* _Your objective_: Render each line of the material below as one string in a JSON list, keeping the original order and omitting blank lines.

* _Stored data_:

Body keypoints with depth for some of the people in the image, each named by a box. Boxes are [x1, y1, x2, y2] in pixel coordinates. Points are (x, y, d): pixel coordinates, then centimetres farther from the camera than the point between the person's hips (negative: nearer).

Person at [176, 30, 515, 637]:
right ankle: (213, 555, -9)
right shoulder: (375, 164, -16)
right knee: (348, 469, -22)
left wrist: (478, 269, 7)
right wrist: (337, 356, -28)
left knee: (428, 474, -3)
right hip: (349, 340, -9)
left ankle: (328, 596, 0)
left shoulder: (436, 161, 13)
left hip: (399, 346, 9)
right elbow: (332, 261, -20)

* _Expected answer_:
[
  "Body keypoints with depth for some of the people in the image, each named by a box. Boxes are [x1, y1, x2, y2] in pixel coordinates. Points are (x, y, d): pixel coordinates, then centimetres farther from the camera than the point between the person's hips (negative: nearer).",
  "Person at [176, 30, 515, 637]:",
  "right ankle: (213, 555, -9)",
  "right shoulder: (375, 164, -16)",
  "right knee: (348, 469, -22)",
  "left wrist: (478, 269, 7)",
  "right wrist: (337, 356, -28)",
  "left knee: (428, 474, -3)",
  "right hip: (349, 340, -9)",
  "left ankle: (328, 596, 0)",
  "left shoulder: (436, 161, 13)",
  "left hip: (399, 346, 9)",
  "right elbow: (332, 261, -20)"
]